You see just like I indicated to the shower that I wanted a shower and not a bath by pulling on that lever, my dog was telling me something. He was saying, "hey, I'm ready to poop now", and the part that made me feel a bit disgruntled was about the context. The inner voice in my head started screaming, "I need to leave in the next 30 minutes. We've already had a walk, and then while my breakfast was hot, you rang the bell, so we waited outside while you spun in your spot 3xs, and then decided, oh wait, I guess I'm not ready to poop yet". Given that it was 6:30 in the morning, I had already been outside with the dog 2xs, and now my hair was wet, and it is very cold outside...I was a little irritated. Wait lets get real here, I was pissed.
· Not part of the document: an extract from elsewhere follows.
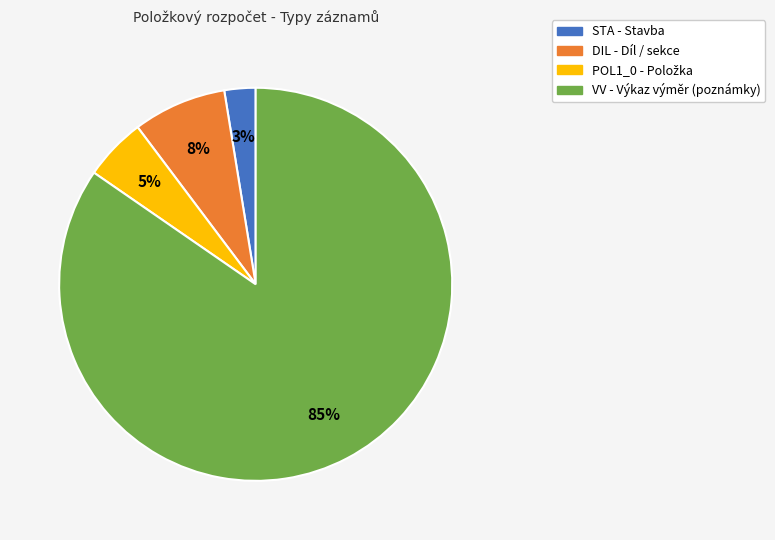

The STA slice represents 8% of the pie. True or false?

False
Thankfully my husband also heard the bark, and came to our rescue, taking the dog outside, and sending me back to the shower. So why am I telling you all of this? Well, here's what I thought as I pulled up that lever a second time. Things change, they do, it's inevitable, and there is not always going to be someone who can rescue you from your own irritation. Our plans often don't work out. I've written before about how important it is to grieve lost dreams, or planned for hopes that will never be but I haven't talked about that momentary choice that needs to happen to rescue yourself. That choice to go on. To pull that internal lever, and tell yourself just one more time This will not beat me. I can get through this medical diagnosis, heart ache, child's tantrum, job loss, etc. Because in the moment action is still needed, and when I say action I really mean HOPE. You can be that hope for yourself.
So today as you struggle with the unexpected hardship you face, take a moment and pull on your lever. Redirect your thoughts to hope and the possibility of good in your life. Yes, this is not what you expected or want, but it doesn't have to beat you. Rescue yourself to whatever extent is possible at this time. Choose to go on.